Il metodo che uso con i miei atleti per rompere la spirale
Ho scritto questo blog in tre puntate per raccontare un caso reale di un lavoro fatto con un mio atleta. Il nome chiaramente è di fantasia.
Marco arriva al nostro incontro settimanale con quella faccia che conosco bene.
Non è stanchezza fisica. È qualcosa di più pesante — la stanchezza mentale di chi sta litigato con sé stesso.
Si siede, sbuffa piano, e non serve, né per me né per lui, che io chieda come stai?
“Non riesco a smettere di pensarci. So che dovrei lasciar perdere, so che non serve, ma la testa continua a girare. È come un disco rotto che non riesci a spegnere.”
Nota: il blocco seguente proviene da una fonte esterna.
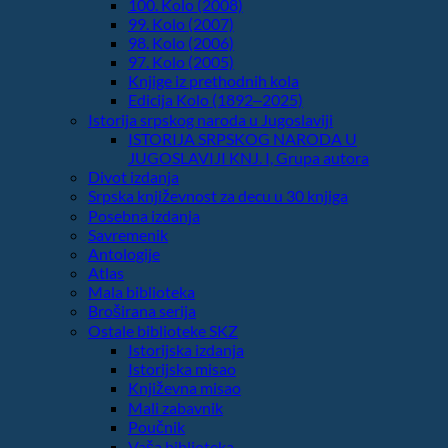
100. Kolo (2008)
99. Kolo (2007)
98. Kolo (2006)
97. Kolo (2005)
Knjige iz prethodnih kola
Edicija Kolo (1892‒2025)
Istorija srpskog naroda u Jugoslaviji
ISTORIJA SRPSKOG NARODA U
JUGOSLAVIJI KNJ. I, Grupa autora
Divot izdanja
Srpska književnost za decu u 30 knjiga
Posebna izdanja
Savremenik
Antologije
Atlas
Mala biblioteka
Broširana serija
Ostale biblioteke SKZ
Istorijska izdanja
Istorijska misao
Književna misao
Mali zabavnik
Poučnik
Vaša biblioteka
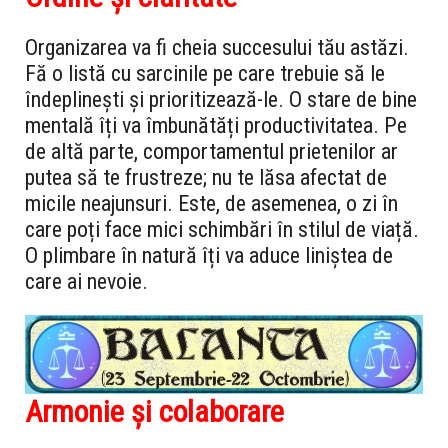
Organizarea va fi cheia succesului tău astăzi.
Fă o listă cu sarcinile pe care trebuie să le
îndeplinești și prioritizează-le. O stare de bine
mentală îți va îmbunătăți productivitatea. Pe
de altă parte, comportamentul prietenilor ar
putea să te frustreze; nu te lăsa afectat de
micile neajunsuri. Este, de asemenea, o zi în
care poți face mici schimbări în stilul de viață.
O plimbare în natură îți va aduce liniștea de
care ai nevoie.
Armonie și colaborare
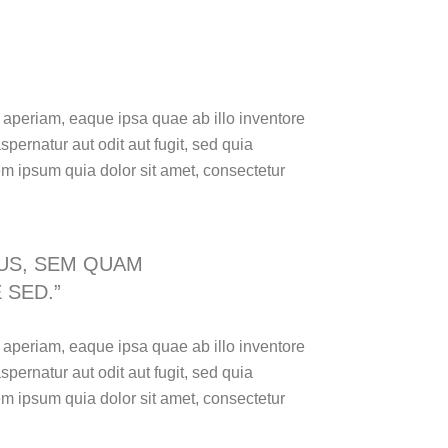
 aperiam, eaque ipsa quae ab illo inventore
pernatur aut odit aut fugit, sed quia
m ipsum quia dolor sit amet, consectetur
US, SEM QUAM
 SED.”
 aperiam, eaque ipsa quae ab illo inventore
pernatur aut odit aut fugit, sed quia
m ipsum quia dolor sit amet, consectetur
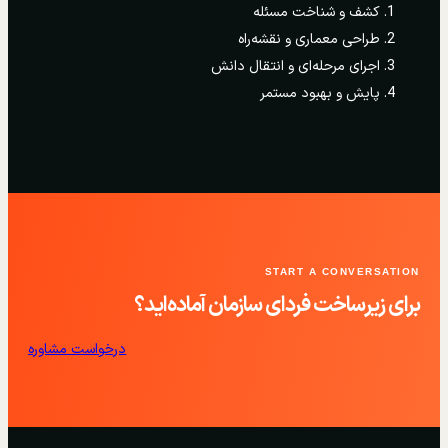
کشف و شناخت مسئله
طراحی معماری و نقشه‌راه
اجرای مرحله‌ای و انتقال دانش
پایش و بهبود مستمر
START A CONVERSATION
برای زیرساخت فردای سازمان آماده‌اید؟
درخواست مشاوره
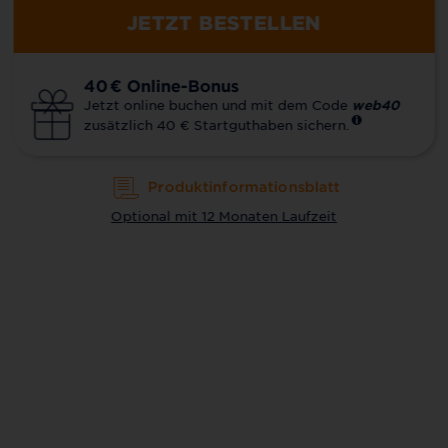
JETZT BESTELLEN
40
€
Online-Bonus
Jetzt online buchen und mit dem Code
web40
zusätzlich 40 € Startguthaben sichern.
Produktinformationsblatt
Optional mit 12 Monaten Laufzeit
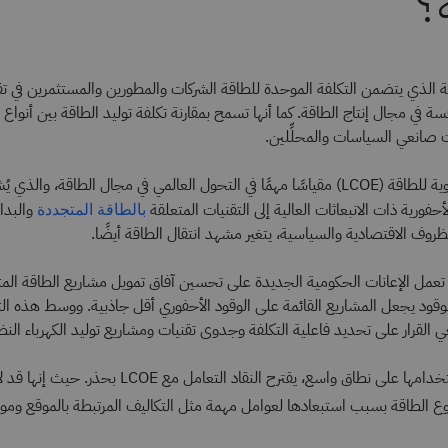
؟
 الذي يتضمن التكلفة الموحدة للطاقة الشركات والمطورين والمستثمرين في تق
ة في مجال إنتاج الطاقة. كما أنها تسمح بمقارنة تكلفة توليد الطاقة بين أنوا
رات صانعي السياسات والمحلِّلين.
وتُعَد التكلفة المستوية للطاقة (LCOE) مقياسًا مهمًا في التحول العالمي في مجال الطاقة، وال
حفورية ذات الانبعاثات العالية إلى التقنيات المتعلقة
والبدا
بالطاقة المتجددة
لظروف الاقتصادية والسياسية، يتغير مشهد انتقال الطاقة أيضًا.
تعمل الإعانات الحكومية الجديدة على تحسين آفاق تمويل مشاريع الطاقة الم
وقود يجعل المشاريع القائمة على الوقود الأحفوري أقل جاذبية. ووسط هذه ال
وعلى الرغم من استخدامها على نطاق واسع، يقترح النقاد التعا
ع الطاقة بسبب استبعادها لعوامل مهمة مثل التكاليف المرتبطة بالموقع وموث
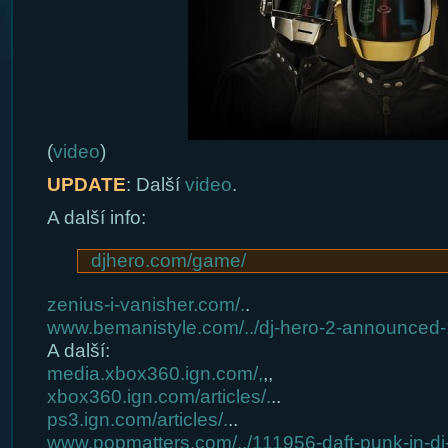
(
video
)
UPDATE
: Další
video
.
A další info:
djhero.com/game/
zenius-i-vanisher.com/.
.
www.bemanistyle.com/../dj-hero-2-announced
A další:
media.xbox360.ign.com/,
,,
xbox360.ign.com/articles/.
..
ps3.ign.com/articles/.
..
www.popmatters.com/../111956-daft-punk-in-d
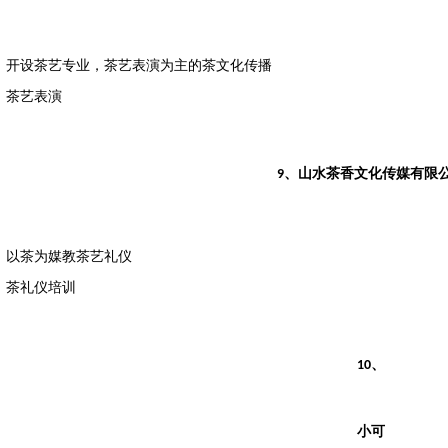
：开设茶艺专业，茶艺表演为主的茶文化传播
：茶艺表演
、山水茶香文化传媒有限
9
：以茶为媒教茶艺礼仪
：茶礼仪培训
、
10
小可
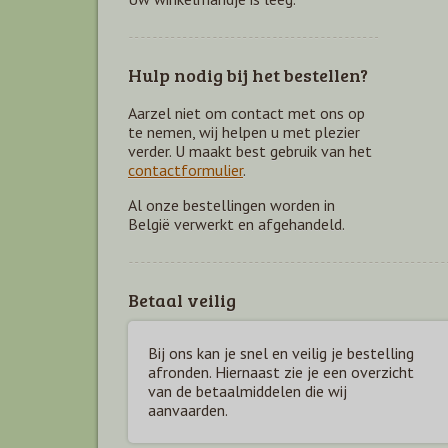
Hulp nodig bij het bestellen?
Aarzel niet om contact met ons op
te nemen, wij helpen u met plezier
verder. U maakt best gebruik van het
contactformulier
.
Al onze bestellingen worden in
België verwerkt en afgehandeld.
Betaal veilig
Bij ons kan je snel en veilig je bestelling
afronden. Hiernaast zie je een overzicht
van de betaal
middelen die wij
aanvaarden.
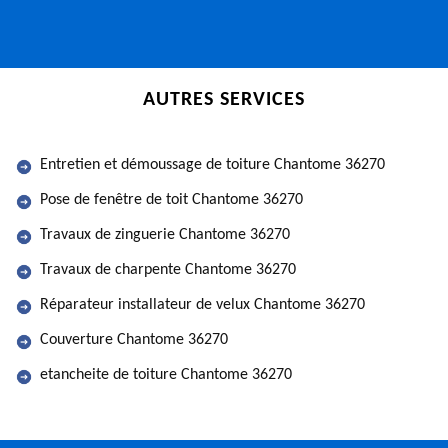
AUTRES SERVICES
Entretien et démoussage de toiture Chantome 36270
Pose de fenêtre de toit Chantome 36270
Travaux de zinguerie Chantome 36270
Travaux de charpente Chantome 36270
Réparateur installateur de velux Chantome 36270
Couverture Chantome 36270
etancheite de toiture Chantome 36270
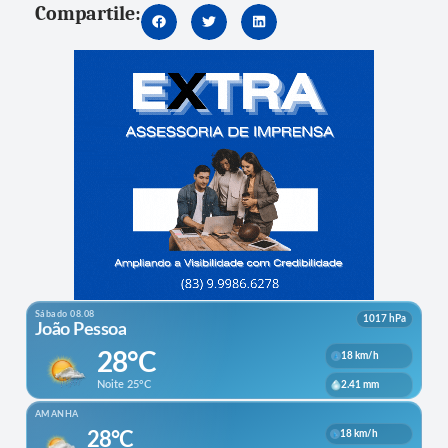
Compartile:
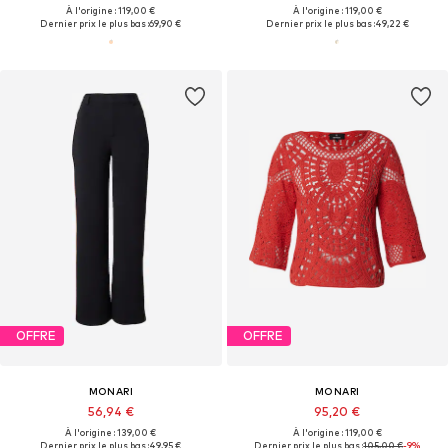
À l'origine : 119,00 €
À l'origine : 119,00 €
Dernier prix le plus bas :
69,90 €
Dernier prix le plus bas :
49,22 €
OFFRE
OFFRE
MONARI
MONARI
56,94 €
95,20 €
À l'origine : 139,00 €
À l'origine : 119,00 €
Dernier prix le plus bas :
49,95 €
Dernier prix le plus bas :
105,00 €
-9%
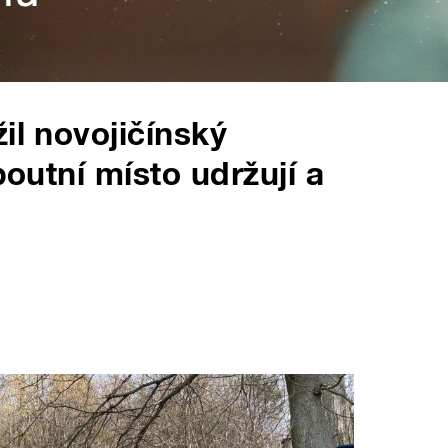
il novojičínský
poutní místo udržují a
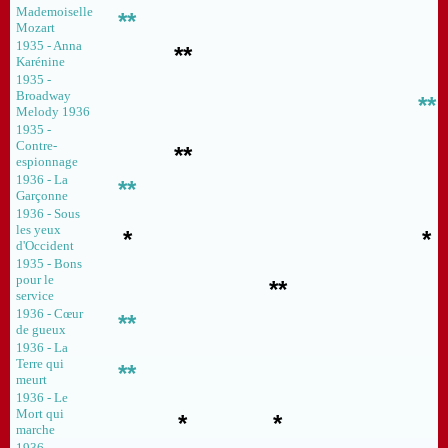
Mademoiselle
**
Mozart
1935 - Anna
**
Karénine
1935 -
Broadway
**
Melody 1936
1935 -
Contre-
**
espionnage
1936 - La
**
Garçonne
1936 - Sous
les yeux
*
*
d'Occident
1935 - Bons
pour le
**
service
1936 - Cœur
**
de gueux
1936 - La
Terre qui
**
meurt
1936 - Le
Mort qui
*
*
marche
1936 -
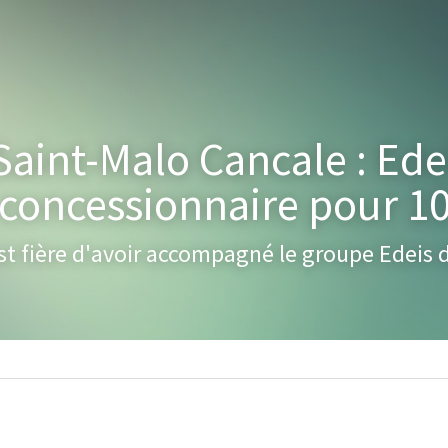
aint-Malo Cancale : Edeis
concessionnaire pour 10
t fière d'avoir accompagné le groupe Edeis d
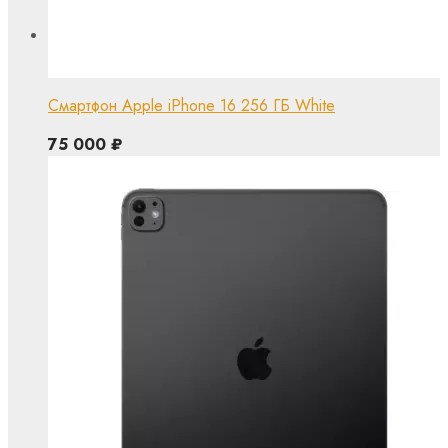
Смартфон Apple iPhone 16 256 ГБ White
75 000
₽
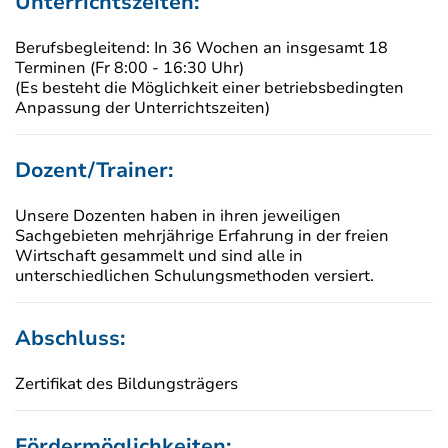
Unterrichtszeiten:
Berufsbegleitend: In 36 Wochen an insgesamt 18
Terminen (Fr 8:00 - 16:30 Uhr)
(Es besteht die Möglichkeit einer betriebsbedingten
Anpassung der Unterrichtszeiten)
Dozent/Trainer:
Unsere Dozenten haben in ihren jeweiligen
Sachgebieten mehrjährige Erfahrung in der freien
Wirtschaft gesammelt und sind alle in
unterschiedlichen Schulungsmethoden versiert.
Abschluss:
Zertifikat des Bildungsträgers
Fördermöglichkeiten:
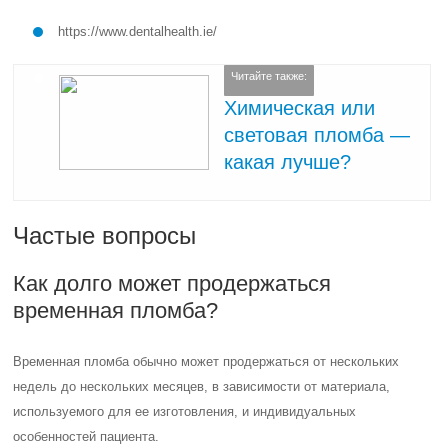
https://www.dentalhealth.ie/
Читайте также:
Химическая или
световая пломба —
какая лучше?
Частые вопросы
Как долго может продержаться
временная пломба?
Временная пломба обычно может продержаться от нескольких
недель до нескольких месяцев, в зависимости от материала,
используемого для ее изготовления, и индивидуальных
особенностей пациента.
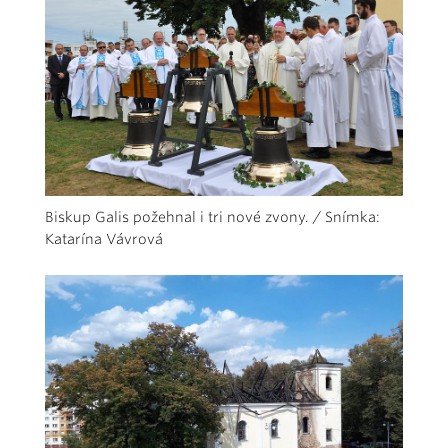
Biskup Galis požehnal i tri nové zvony. / Snímka:
Katarína Vávrová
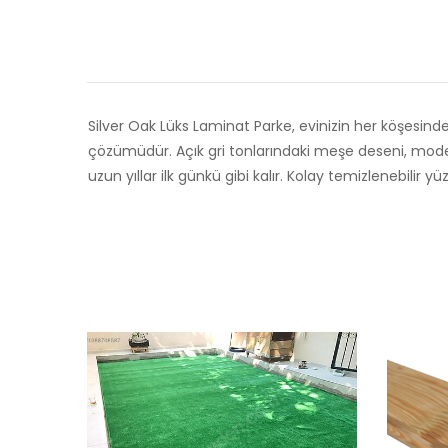
Silver Oak Lüks Laminat Parke, evinizin her köşesin
çözümüdür. Açık gri tonlarındaki meşe deseni, modern
uzun yıllar ilk günkü gibi kalır. Kolay temizlenebilir yü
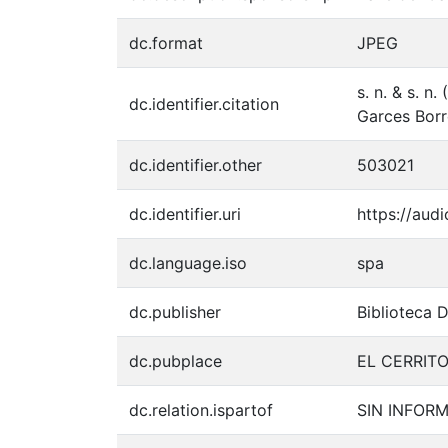
dc.format
JPEG
s. n. & s. n
dc.identifier.citation
Garces Borr
dc.identifier.other
503021
dc.identifier.uri
https://aud
dc.language.iso
spa
dc.publisher
Biblioteca 
dc.pubplace
EL CERRIT
dc.relation.ispartof
SIN INFOR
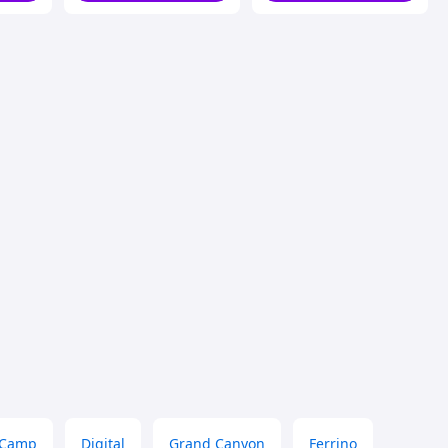
 Camp
Digital
Grand Canyon
Ferrino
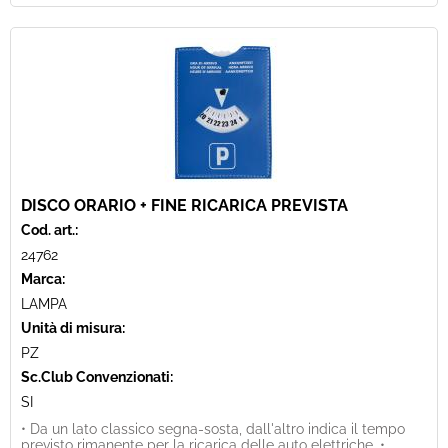
DISCO ORARIO + FINE RICARICA PREVISTA
Cod. art.:
24762
Marca:
LAMPA
Unità di misura:
PZ
Sc.Club Convenzionati:
SI
• Da un lato classico segna-sosta, dall'altro indica il tempo
previsto rimanente per la ricarica delle auto elettriche. •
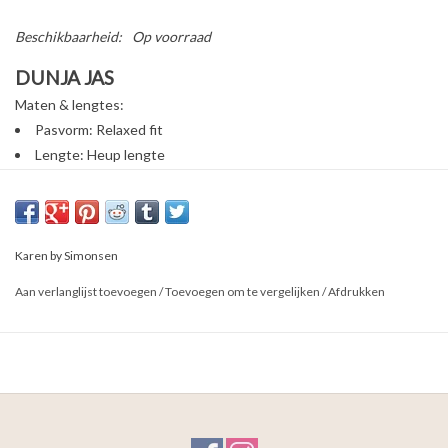
Beschikbaarheid:
Op voorraad
DUNJA JAS
Maten & lengtes:
Pasvorm: Relaxed fit
Lengte: Heup lengte
Lengte 70 cm komt overeen met maat 34
Samenstelling : 100% Nylon
Voor: 100% Polyester
Vulling: 100% Polyester
Karen by Simonsen
Materiaal & verzorging:
Aan verlanglijst toevoegen
/
Toevoegen om te vergelijken
/
Afdrukken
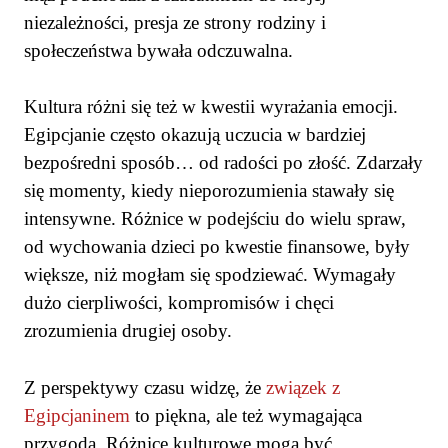
niezależności, presja ze strony rodziny i
społeczeństwa bywała odczuwalna.
Kultura różni się też w kwestii wyrażania emocji.
Egipcjanie często okazują uczucia w bardziej
bezpośredni sposób… od radości po złość. Zdarzały
się momenty, kiedy nieporozumienia stawały się
intensywne. Różnice w podejściu do wielu spraw,
od wychowania dzieci po kwestie finansowe, były
większe, niż mogłam się spodziewać. Wymagały
dużo cierpliwości, kompromisów i chęci
zrozumienia drugiej osoby.
Z perspektywy czasu widzę, że
związek z
Egipcjaninem
to piękna, ale też wymagająca
przygoda. Różnice kulturowe mogą być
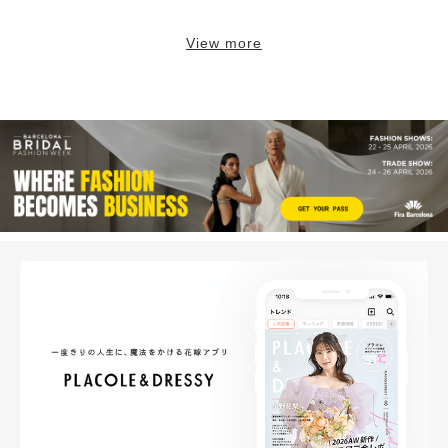
View more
Marco è un cavaliere di salto ostacoli. Talento, dedizione, anni di lavoro serio. Ma nelle ultime settimane qualcosa si era inceppato. Una serie di errori in gara, qualche incomprensione con il suo allenatore tecnico, una prestazione sotto le aspettative davanti a persone per lui importanti. Niente di irreparabile, visto dall’esterno. Ma nella sua testa, ogni episodio si era trasformato in una prova schiacciante di qualcosa di più grande: che forse non era abbastanza bravo. Che forse non lo sarebbe mai stato. Che forse stava sbagliando tutto. Che il suo allenatore non lo capiva.
Pensieri disfunzionali. Ossessivi. Autoreferenziali. Il tipo di pensieri che non risolvono nulla ma consumano tutto.
Prima di raccontarti come è andata quella sessione, voglio dirti una cosa che vale per Marco e vale per chiunque si ritrovi in quella spirale.
I pensieri disfunzionali non sono irrazionali. Sono iper-razionali — hanno una logica interna perfetta, costruita su premesse sbagliate. Il problema non è la catena di ragionamento. È il punto di partenza.
Quando la mente si blocca su un pensiero negativo e ci gira attorno, non lo fa per torturarci. Lo fa perché sta cercando una soluzione a un problema che percepisce come minaccia. Il guaio è che più ci gira attorno, più la minaccia sembra reale e più il problema sembra irrisolvibile. E più mi attacco alle tentate soluzioni più rinforzo il problema.
L’unico modo per uscire da quella spirale non è pensare di più, e nemmeno non pensare perché purtroppo è impossibile. La scelta vincente è cambiare il punto da cui si guarda.
Come diceva il filosofo Marcel Proust: il vero viaggio di scoperta non consiste nel cercare nuove terre, ma nell’avere nuovi occhi.
Con Marco, quella mattina, ho fatto esattamente questo. Non gli ho dato risposte, né tantomeno soluzioni. Non ho minimizzato ciò che lui mi ha detto, nessun giudizio e nessuna critica.
Gli ho fatto delle domande.
La prima domanda: “E se ti stessi sbagliando?”
Sembra brutale. In realtà è liberatoria.
Marco mi aveva appena finito di descrivere la sua certezza: che quelle prestazioni provassero qualcosa di definitivo su di lui come atleta. Gli ho chiesto: “E se ti stessi sbagliando?”
Silenzio.
Marco: “In che senso?”
“Nel senso letterale. E se la storia che ti stai raccontando — che sei inadeguato, che non migliorerai, che le prove lo confermano — e se quella storia fosse semplicemente sbagliata? Non parzialmente. Completamente.” E se fosse solo frutto della tua mente? Se non ci fosse niente di vero?
I pensieri ossessivi hanno una caratteristica: si presentano come fatti. “Sono scarso” o “faccio schifo” e “monto di m….” ha lo stesso tono di “oggi piove” — come se fosse una verità oggettiva. Ma non lo è. È un’interpretazione. E le interpretazioni possono essere errate.
Quando Marco ha iniziato a considerare seriamente che la sua narrazione potesse essere sbagliata, qualcosa nella sua postura è cambiato. Le spalle si sono alzate di qualche centimetro. C’era una possibilità che prima non c’era. Lo sguardo non era più perso nell’oblio della sofferenza ma aveva lasciato spazio ad uno sguardo interrogativo, di ricerca di un’altra verità. Non più solo la sua, granitica, di prima.